Dívida pública do Brasil sobe para 76,2% do PIB com o aumento do peso dos juros

Dívida pública do Brasil sobe para 76,2% do PIB com o aumento do peso dos juros
Noris Soto
08 de abr. de 2025, 13:02 PM
  • A dívida bruta do setor público brasileiro aumentou em fevereiro.
  • O país enfrenta encargos de juros significativos.
  • Um déficit primário de 18,973 bilhões de reais em fevereiro sugere alguma melhora fiscal.

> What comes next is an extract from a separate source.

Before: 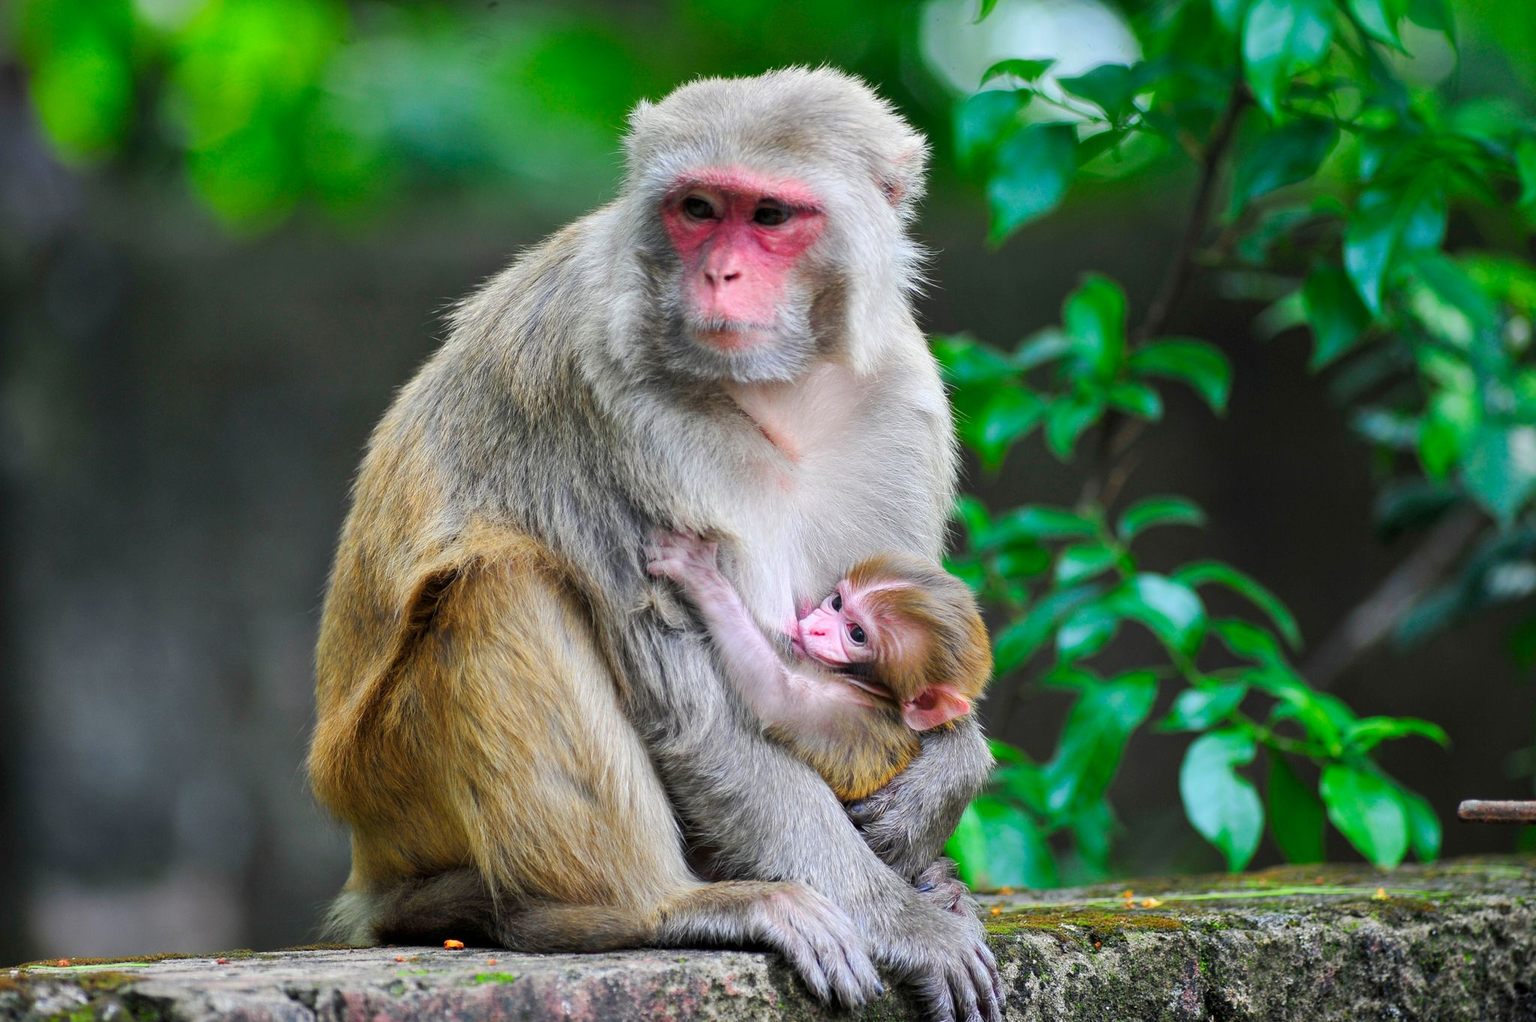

A dívida bruta do setor público brasileiro subiu acentuadamente para 76,2% do PIB em fevereiro, ante 75,7% em janeiro, segundo dados divulgados pelo Banco Central na terça-feira.

O aumento destaca os crescentes desafios do país na gestão de sua dívida em meio a altas taxas de juros e inflação persistente.

Dívida crescente e aumento das despesas com juros

O aumento da dívida pública bruta do Brasil reflete o pesado fardo dos pagamentos de juros.

Um fator chave para o aumento foi o crescente custo do serviço da dívida, exacerbado pelas agressivas políticas de aperto monetário do país.

Desde setembro de 2022, o Banco Central do Brasil elevou as taxas de juros em 375 pontos-base, levando a taxa Selic, referência do mercado, a 14,25%.

Os aumentos acentuados visam controlar a inflação, que tem consistentemente superado a meta oficial de 3%.

Ao aplicar a metodologia do Fundo Monetário Internacional (FMI) — que considera todos os títulos do governo detidos pelo banco central —, a relação dívida/PIB do Brasil é ainda maior, atingindo 88,7%, em comparação com os 87,1% registrados anteriormente.

A diferença surge porque o FMI inclui títulos detidos pelo banco central, enquanto o cálculo oficial do Brasil considera principalmente os títulos vendidos ao mercado por meio de acordos de recompra (repos).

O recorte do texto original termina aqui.